Short-handed Raptors can’t keep up with talented Jazz

SALT LAKE CITY — Hey, sometimes you’re going to get outclassed.

The Toronto Raptors certainly were undermanned when they rolled into Vivint Arena for the second-game of their six-game road trip and a date with the Utah Jazz.

Missing were OG Anunoby (hip) and Precious Achiuwa (shoulder). It’s the kind of situation where you’d love to see if Yuta Watanabe could lend a spark, but his strained calf has kept him out all season.

Despite a commendable effort from a number of corners, the Raptors (7-9) fell 119-103 to the Jazz (10-5) on Thursday, stretching their losing streak to three games as they lost for the sixth time in seven starts.

That Utah shot 55 per cent from the floor likely won’t do much to improve the Raptors’ defensive metrics, which have been the worst in the NBA over that seven-game stretch.

Toronto led early in the second half after an impressive first half — offensively at least — but Utah put on the jets after that. The Jazz turned a 12-point lead to start the fourth quarter into a 19-point edge midway through the period and the Raptors couldn’t push back.

The Raptors’ lack of lineup continuity is and was a factor.

“It seems like we’ve had a minimum of three or four guys out for every game this year,” said Raptors head coach Nick Nurse, over-stating it not by much. “…It’s a little frustrating. What do you do? I’m just more anxious to see us be able to build on some stuff.
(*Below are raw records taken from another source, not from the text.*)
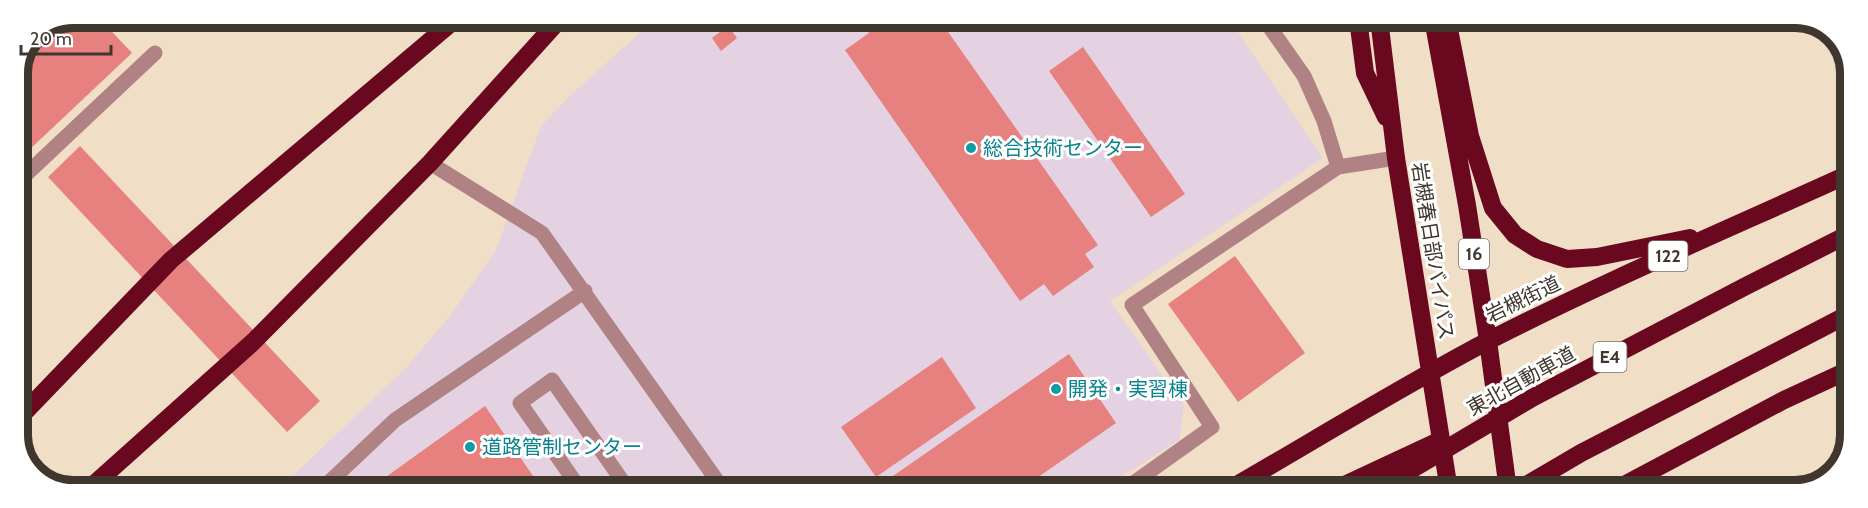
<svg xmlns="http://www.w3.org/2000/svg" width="1868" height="508" font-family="Cabin,'Noto Sans JP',sans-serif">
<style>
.commercial{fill:#e4d1e1}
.building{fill:#e7817f}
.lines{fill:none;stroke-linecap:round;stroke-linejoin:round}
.minor{stroke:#b08284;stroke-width:15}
.highway{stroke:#69081f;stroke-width:18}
.highway-bridge{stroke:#69081f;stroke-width:18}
.culture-dot{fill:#0f9aa8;stroke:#fff;stroke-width:2}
.labels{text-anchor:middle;stroke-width:6;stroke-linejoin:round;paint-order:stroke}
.shield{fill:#fff;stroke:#79736d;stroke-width:1.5}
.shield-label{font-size:18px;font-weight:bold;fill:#3f372e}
.culture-label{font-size:20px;fill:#0d838f;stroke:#fff;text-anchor:start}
.street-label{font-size:20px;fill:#3f372e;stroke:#fff}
.rim{fill:none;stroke:#3f372e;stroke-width:8}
</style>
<rect width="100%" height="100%" fill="#f1dec7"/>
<path class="commercial" d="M655,19H1229L1323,158L1110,301L1184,406L1179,440L1102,489L280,488L407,367L450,316L496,250L541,126L572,94Z"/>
<path class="building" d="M74,18H99L132,53L28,151L18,140V73L32,41L42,31Z
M865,19H939L1098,245L1085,254L1094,267L1053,296L1044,284L1020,301L845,50L869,33L861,21Z
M728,26L737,38L721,51L712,38Z
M1083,47L1185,194L1151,217L1049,71Z
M80,146L320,401L287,432L48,177Z
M1235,256L1305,353L1238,402L1168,304Z
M1069,354L1116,423L1021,489H878L877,487Z
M942,357L976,408L876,477L841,427Z
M485,406L542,489H369Z"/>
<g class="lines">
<path class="minor" d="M1264,19L1304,76L1324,121L1338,167
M430,163L542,233L723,489
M18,182L155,53
M323,488L395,420L585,291
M580,489L520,403L552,380L628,489
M1125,489L1212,427L1132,305L1338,167L1396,158"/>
<path class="highway" d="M1358,19L1365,73L1386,117
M1379,19L1396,158L1449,490
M1433,19L1467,205L1488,341L1508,490
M1447,19L1470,136L1493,208L1515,235L1537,249L1567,259L1597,257L1690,238
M18,419L171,260L457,18
M90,488L253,342L430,163L560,19
M1230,489C1315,440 1399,388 1486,342C1605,281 1728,229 1849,174
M1518,490L1581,453L1849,314
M1615,490L1784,400L1849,370"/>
<path class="highway-bridge" d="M1334,490L1439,441
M1377,490L1532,398L1746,286L1849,234"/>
</g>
<g class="culture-dot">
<circle cx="971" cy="148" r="6"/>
<circle cx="1056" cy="389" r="6"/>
<circle cx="470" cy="447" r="6"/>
</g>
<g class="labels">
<g class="shield">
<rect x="1459" y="239" width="30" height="30" rx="4.5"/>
<rect x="1648.5" y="241" width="39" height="30" rx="4.5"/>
<rect x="1593.5" y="342" width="33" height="30" rx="4.5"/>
</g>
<g class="shield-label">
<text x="1474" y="260">16</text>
<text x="1668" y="262">122</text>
<text x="1610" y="363">E4</text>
</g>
<g class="culture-label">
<text x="983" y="155">総合技術センター</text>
<text x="1068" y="396">開発・実習棟</text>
<text x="482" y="454">道路管制センター</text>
</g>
<g class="street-label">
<text transform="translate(1433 251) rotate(81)" y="7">岩槻春日部バイパス</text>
<text transform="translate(1523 299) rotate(-26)" y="7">岩槻街道</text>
<text transform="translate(1521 381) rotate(-29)" y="7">東北自動車道</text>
</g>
</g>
<path d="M0 0H1868V508H0ZM73 28H1795A45 45 0 0 1 1840 73V435A45 45 0 0 1 1795 480H73A45 45 0 0 1 28 435V73A45 45 0 0 1 73 28Z" fill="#fff" fill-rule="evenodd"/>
<path class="rim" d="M73 28H1795A45 45 0 0 1 1840 73V435A45 45 0 0 1 1795 480H73A45 45 0 0 1 28 435V73A45 45 0 0 1 73 28Z"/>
<path d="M21 45v9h90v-9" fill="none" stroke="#3f372e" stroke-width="3"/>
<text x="30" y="45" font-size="18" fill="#3f372e" stroke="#ffffff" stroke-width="4.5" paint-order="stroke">20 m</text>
</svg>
It seems like we had to take some steps back and reconfigure and then we take some forward.”

But the opponent has to be recognized, too. The Jazz shot a comfortable 19-of-46 from three, with seven different players making at least one, led by former Raptor Rudy Gay, who came off the bench and knocked down 5-of-6. They had 34 assists on 46 made field goals, with six different players with at least two helpers, led by Joe Ingles, who came off the bench and sliced Toronto up for eight in 24 minutes. And when it was time for a kill shot, the Jazz simply looked to the rim where Rudy Gobert and Hassan Whiteside were a combined 11-of-12 from the floor, almost all on dunks.

The Raptors got some inspired performances. Gary Trent Jr. was never contained as he put up a season-high 31 points on 12-of-18 shooting and Fred VanVleet grinded his way to 24 points. Khem Birch had a season-high 14 points — all in the first half — while Malachi Flynn was decent in his season-high 22 minutes.

Absent was Pascal Siakam, who never seemed right as he struggled to find his way in the paint with Gobert looming and couldn’t get on track on the perimeter either. He finished 2-of-14 from the floor, didn’t grab a rebound until his 29th minute and had his five assists off-set by four turnovers.

As a team, the Raptors shot just 10-of-28 from three. The did manage a 14-9 edge in offensive rebounding and 12 fewer turnovers than Utah, but couldn’t do enough with all the extra possessions they generated.

It’s no exaggeration to suggest the Raptors were in a tough situation before the ball even went up. The Jazz are on the short-list of NBA title contenders and even though their 8-5 record doesn’t jump off the page, they came into the game with the NBA’s top-ranked offence, 10th-ranked defence and second-best net rating.

In Gobert, they have one of the league’s best rim threats — both ends — and they surround him with multiple three-point threats and wings that can attack the rim. They might not have the league’s best talent, but they could well be the most balanced roster in in the league.

The Jazz also were playing a Raptors team without Anunoby as the team announced earlier he’d be missing time with a hip pointer.

“Listen, they do just about everything you can do. They score in transition, they throw it ahead really well, they’ll hurt you both off the bounce and from the three in transition,” said Nurse.

“Once they get into half court they move and pass, share the ball. They put pressure on rim with Gobert’s lobs and Whiteside’s lobs and they’ve got a ton of playmakers and shooters.

“And if I haven’t mentioned it, they’ve been together for a long time on top of all that.”

All of that said, the Raptors played a spirited first quarter. They got off to a quick start, leading 9-2 after a steal by Trent Jr. led to a Scottie Barnes dunk in transition and a VanVleet three-point play after he was fouled on a jumper. A pair of Birch floaters and a triple by Trent Jr. gave Toronto a 23-17 lead, but Utah’s class began to show. They finished the quarter on a 15-4 run that featured baskets from six different players, five them assisted as they took a 32-27 lead into the second quarter.

The run continued with former Gay heating up from three, helping push the Jazz up by 11 with 9:18 to play in the half.

But the Raptors weren’t having it. Birch is not a likely candidate for to lead a comeback, but the Raptors kept finding him on the short roll, isolated against either of Utah’s giants, Gobert or Whiteside. Normally, Birch will look to pass out to the corners in that situation, but with Utah staying home on shooters, Birch lofted up his gentle floater from the paint and helped the Raptors get unstuck. He ended up with 14 points on 6-of-7 shooting.

Yes, that earned him first half MVTree honours.

VanVleet took over from there, banging in three triples in less than a minute to give the Raptors a 53-51 lead.

At that point Trent Jr. jumped in, putting together his own 8-0 run — mostly on mid-range twos — Pascal Siakam made a nice play on Toronto’s last possession to drive and find Barnes for a lay-up, giving the Raptors a 63-61 lead to start the third quarter.

That was a high point and they were few and far between after that, which has been the pattern of late.